Heyecanla beklediğimiz Mass Effect serisinin son oyunu Andromeda çıktı. Peki beklediğimize değdi mi? Daha önce ilk bakışını yaptığımız Andromeda hakkında pek olumlu konuşmamıştım. Dolayısıyla incelemenin de pek olumlu geçeceğini söylemek zor olur.
Eğer gerçekten Mass Effect serisini özlediyseniz şu aşamada yapılacak en iyi hamle bu oyundan uzaklaşıp 1. ve 2. oyunu baştan oynamak olacaktır.
Oyunda çeşitlilik olsun, güncel siyaseti biraz ekleyelim diye bolca LGBT yani lezbiyen, gey, biseksüel ve transgender karakter bulunuyor. Tabi bulunsun ama bunlar öyle kötü yazılmış karakterler ki ne hikayeye ne de oyuna uygun konuşmalara sahipler.
Öncelikle amacımızın bir kolonileştirme görevi olduğunu hatırlatarak neden kolonileştirme görevine gey ve lezbiyen karakterler gönderiliyor diye sormadan edemiyoruz. Hadi bu soruyu bir şekilde cevaplandırdıktan sonra bu karakterlerin kendilerini nasıl tanıttıklarına gelelim.
Biz, merhaba buraya nasıl geldin?
Transgender karakter, eskiden evimde bana herkes Stephan derdi ancak ben hiç bir zaman Stephan olmadım.
E biz bunu sormadık ki? Karakterin cinsiyeti ile ilgili herhangi bir soru sormadan konuşmanın bir anda "ben transseksüelim yaşasın sosyal adalet!" kıvamında cevaplar almanız bütün bu bilim kurgu, gezegen keşfetme gibi ortamları yok ediyor.
Neyse bu konuyu geride bırakarak gelelim asıl oynayışa. Grafikler ekran görüntülerinden gördüğünüz üzere özellikle karakter modelleri ve animasyon konusunda serinin diğer oyunlarının gerisine gitmiş. Animasyonlar bazen düzgün çalışmıyor ve Bioware'e bu konu hakkında bir yama gelip gelmeyeceği sorulduğu zaman yakında zamanda değil yanıtı alındı. Ancak mekanlar, efektler, çevre kaplamaları hoş duruyor.
Oyun stili gerçekçilikten biraz pastel renklere, çizgi filmsi bir havaya geçmiş. İki stilin ayrı seveni ve sevmeyeni olduğu için bunu olumlu ya da olumsuz olarak değerlendirmek sanırım hoş olmaz.
Karakter diyaloglarının ne kadar kötü yazıldığına değinmiştim.
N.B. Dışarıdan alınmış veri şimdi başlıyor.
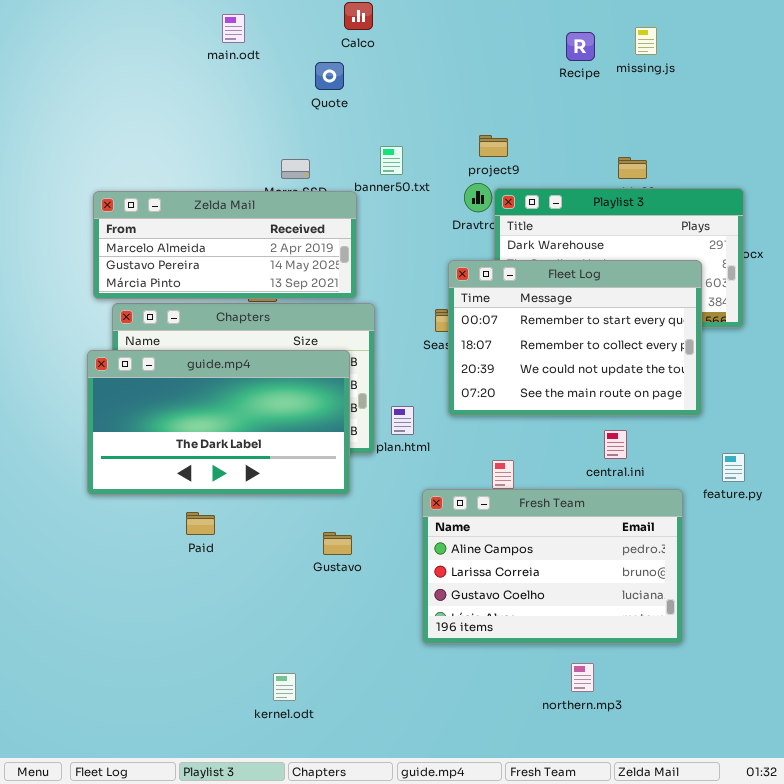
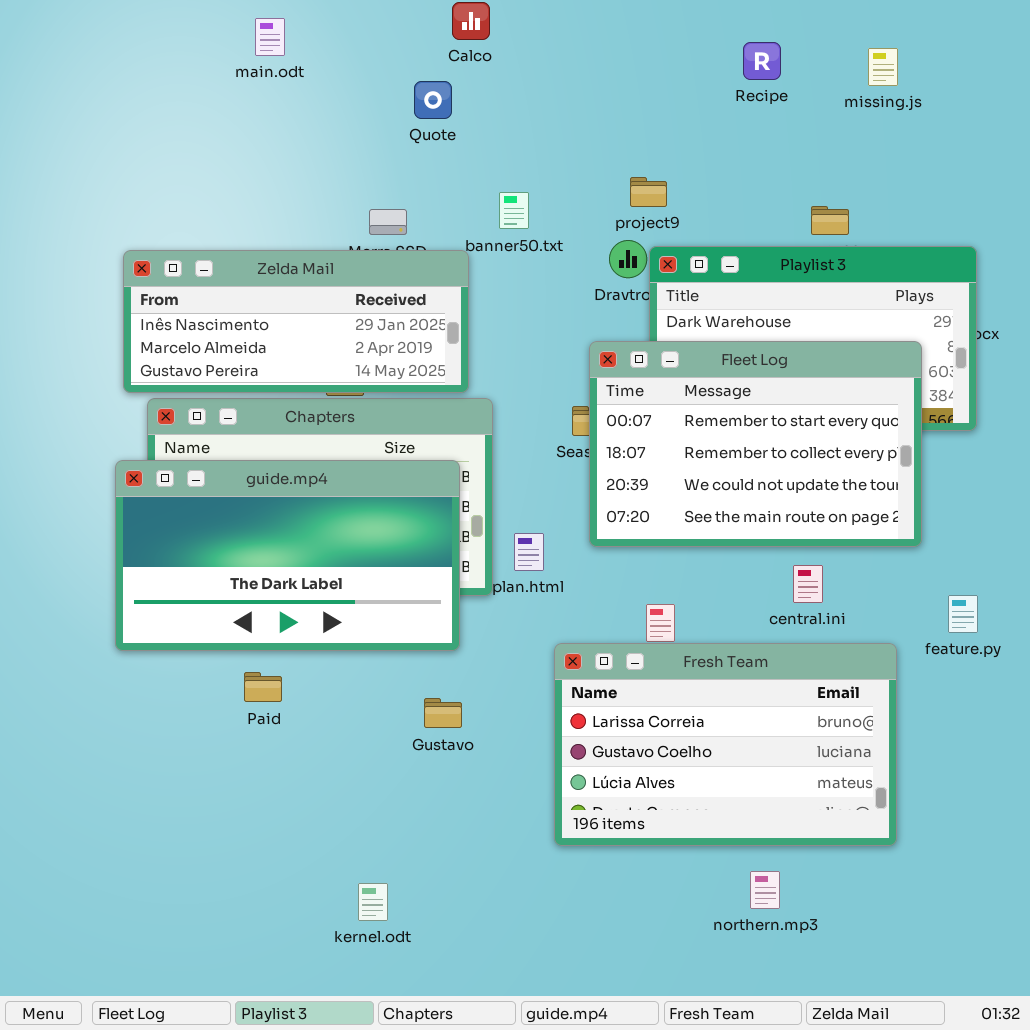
main.odt: [222,14,245,43] -> [255,18,285,56], moved
missing.js: [635,27,657,55] -> [868,48,898,86], moved
Zelda Mail: [93,191,357,299] -> [123,250,469,393], scrolled up 1 row
Fresh Team: [422,489,683,644] -> [554,643,897,846], scrolled down 1 row

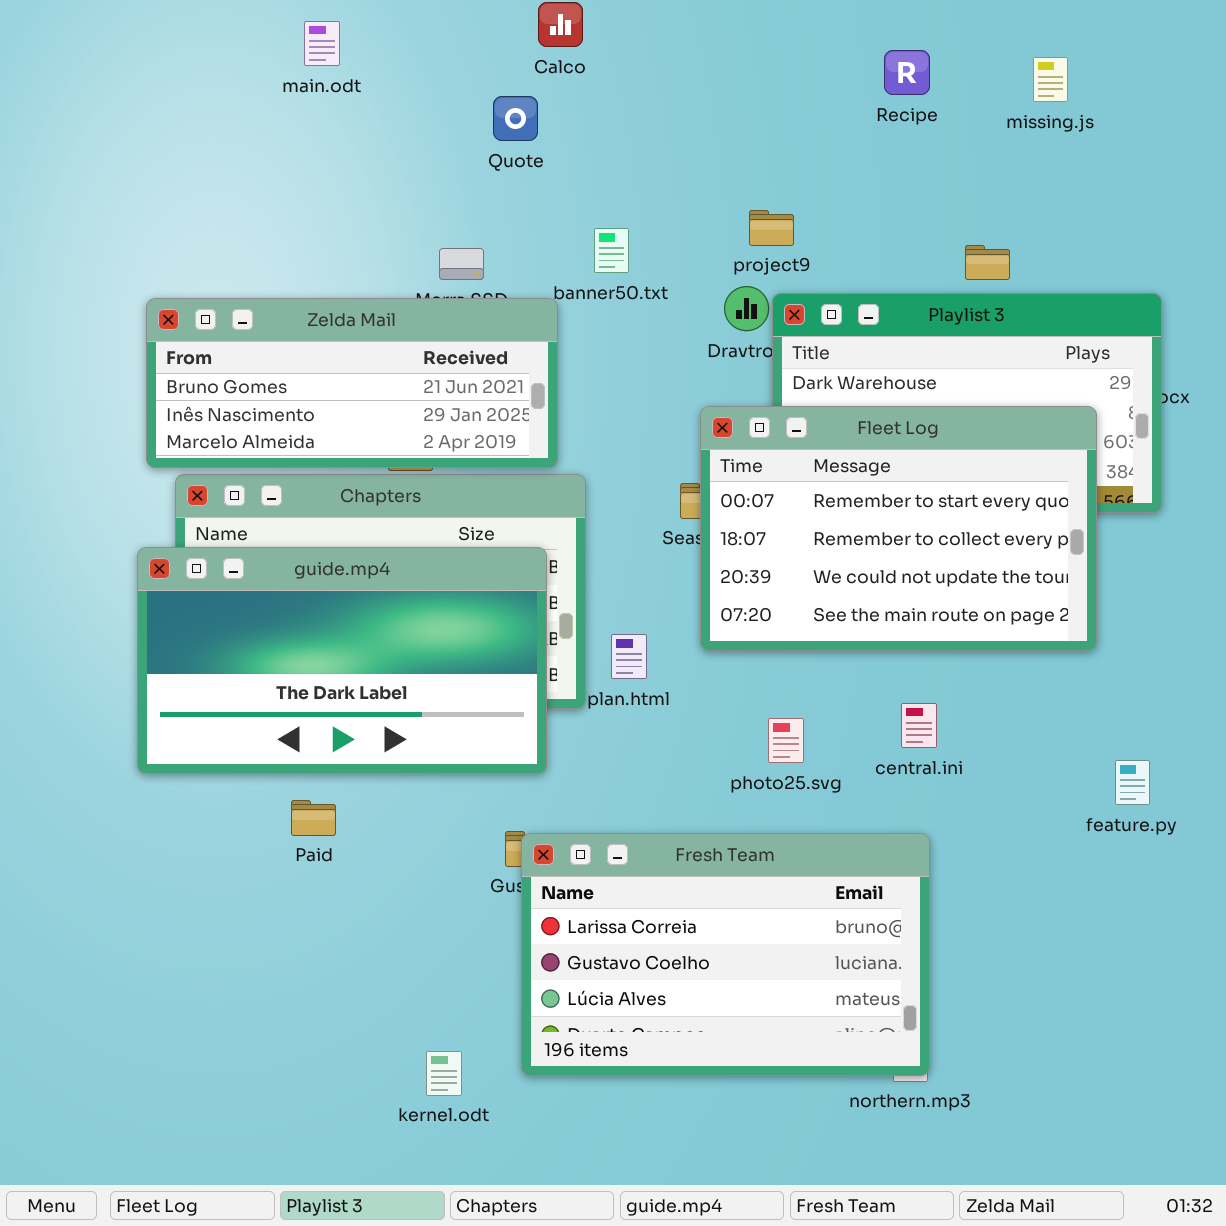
Zelda Mail: [123,250,469,393] -> [146,298,558,468], scrolled up 1 row
central.ini: [793,565,823,603] -> [901,703,937,748], moved
feature.py: [948,595,978,633] -> [1115,760,1150,805], moved
Fresh Team: [554,643,897,846] -> [521,833,930,1076], moved

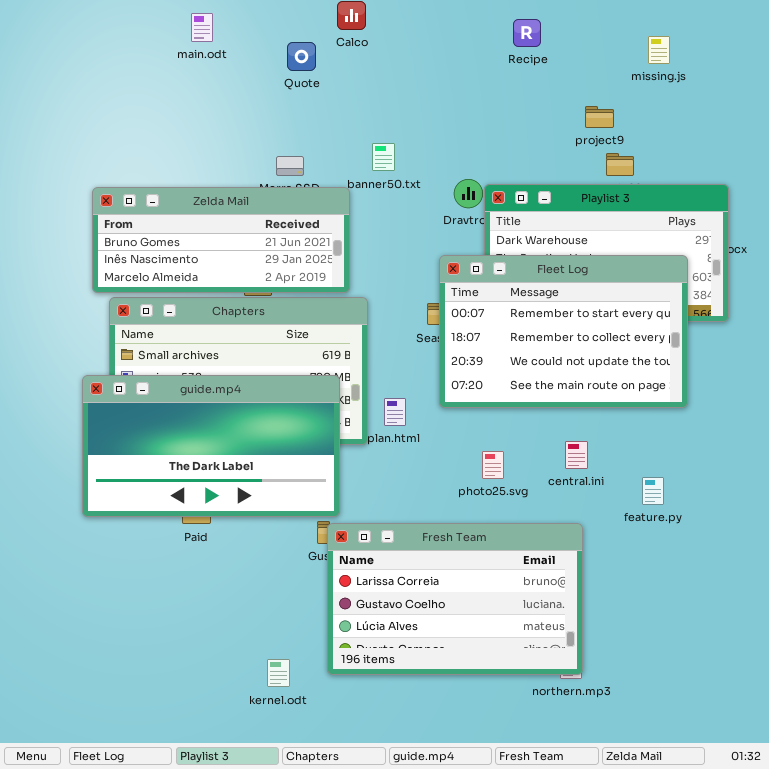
Recipe: [884,50,930,95] -> [513,19,541,47], moved
Quote: [493,96,538,141] -> [287,42,316,71], moved
project9: [749,210,794,246] -> [585,106,614,128], moved
guide.mp4: [137,547,547,774] -> [82,375,340,517], moved
feature.py: [1115,760,1150,805] -> [642,477,664,505], moved

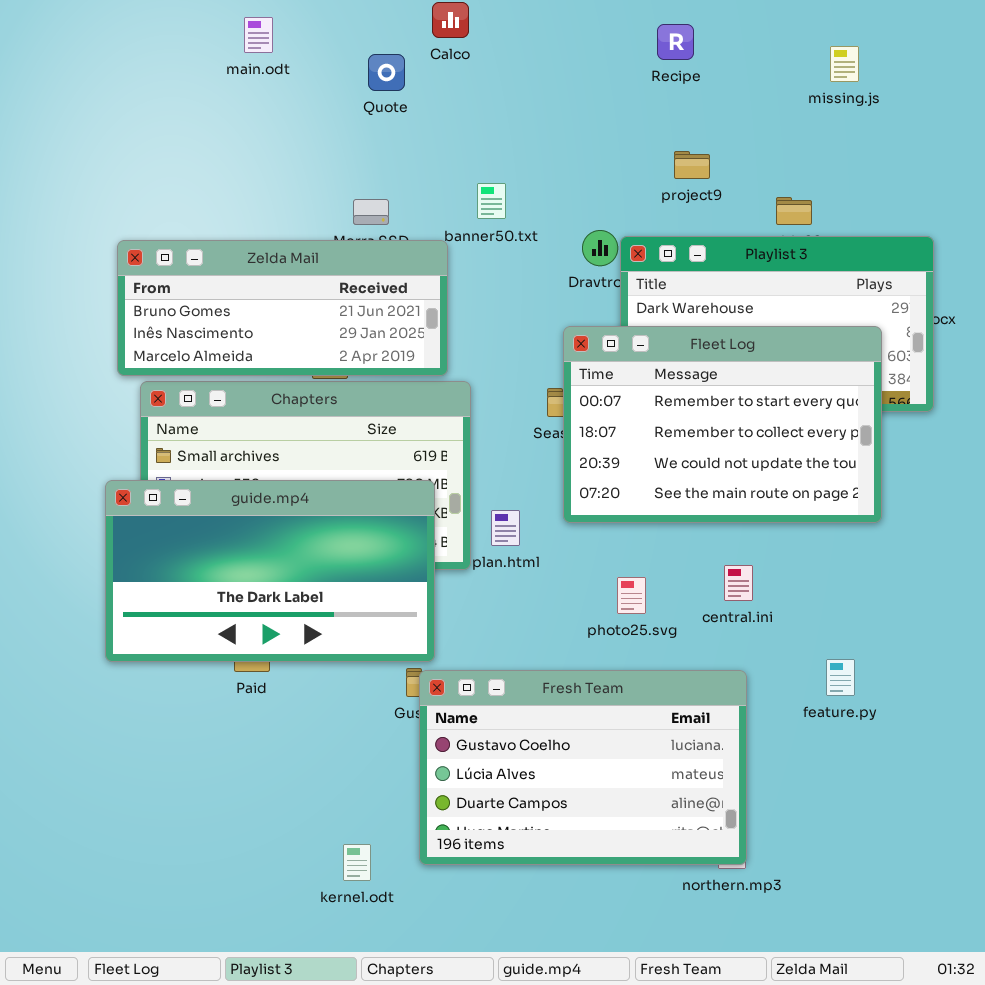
project9: [585,106,614,128] -> [674,151,710,179], moved
feature.py: [642,477,664,505] -> [826,659,855,696], moved
Fresh Team: [327,523,583,675] -> [419,670,747,865], scrolled down 1 row

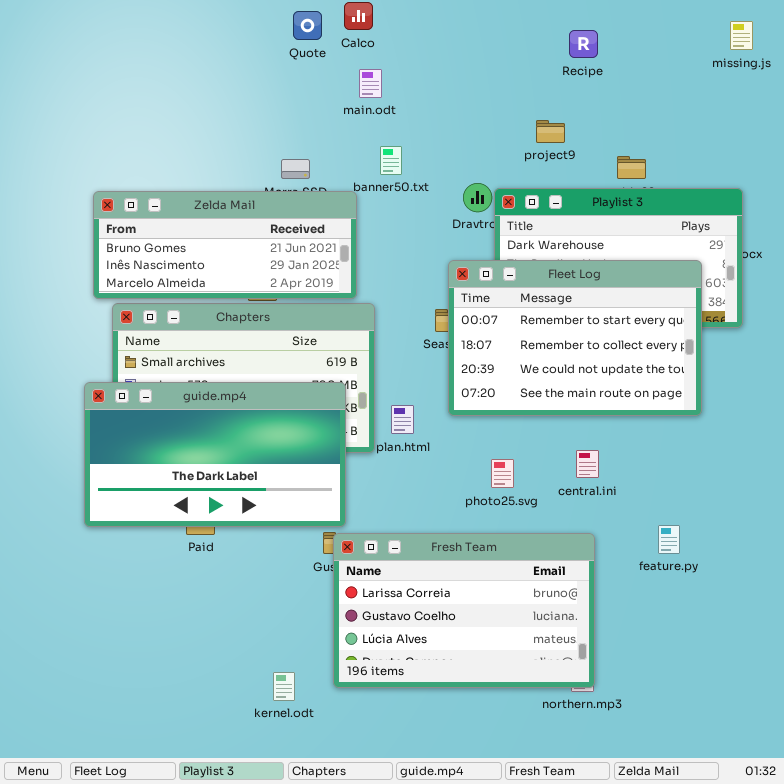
main.odt: [244,17,273,53] -> [359,69,382,98], moved
Recipe: [657,24,694,60] -> [569,30,598,58], moved
missing.js: [830,46,859,82] -> [730,21,753,50], moved
Quote: [368,54,405,91] -> [293,11,322,40], moved
Fresh Team: [419,670,747,865] -> [333,533,595,688], scrolled up 1 row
Bu sadece yan karakterler için değil aynı zamanda sizinle beraber maceralara çıkacak yol arkadaşlarınız için de geçerli. Kötü şakalar, bazı karakterlerde manik depresif atak geçiriyormuş gibi abartılı anlamsız bir pozitif hava, gereksiz yorumlar.
Oyunun tabi kendini geliştirdiği pozitif yönleri de var. Öncelikle karakterler ile yaşadığınız ilişkiler, aşk, sevişme sahneleri büyük ölçüde üzerinde durulmuş. Ancak kim bir rol yapma oyununu sırf bu özellikler için oynamak ister bilemiyorum.
Karakterinizi yaratırken bir sürü seçeneğe sahipsiniz. her ne kadar uğraşsanız da göze hoş gelen bir karakter yaratmak zor olsa da, bir sürü makyaj seçeneği gibi çeşitliliklere sahipsiniz.
Oyunun savaş sistemi güzel, akıcı ve heyecanlı bu konuda herhangi bir büyük sorun yaşayacağınızı sanmıyorum.
Oyunun keşif hissi, gördüğünüz farklı mekanlar ve çevreler dediğim gibi hoş. Bu güzel bir artı katmış. Sonuçta göreviniz keşif ve kolonileştirmek. Ancak aldığınız görevler getir, götür işleri ve üzerine düşünülmemiş şeylerden oluşuyor. Maksat vakit öldürtmek ve oyunun uzunluğunu arttırmak için bolca böyle görev tasarlanmış.
Dragon Age: Inquisition oyununun bilim kurgu versiyonu diyebiliriz.
Oynarken yaşayacağınız animasyon bozuklukları, karakterlerin takılması, diyalogların bir anda donması gibi teknik sorunlar olsa da sanırım birkaç yama sonrası büyük oranda çözülecektir.
Dolayısıyla eğer gerçekten oynamak istiyorsanız yapılacak en iyi hamle, beklemek oyun teknik sorunlarını yamalar ile giderene kadar almamak olacaktır. Sorunlar çözüldüğü zaman eğer indirimde yakalarsanız hoş bir seçenek olabilir.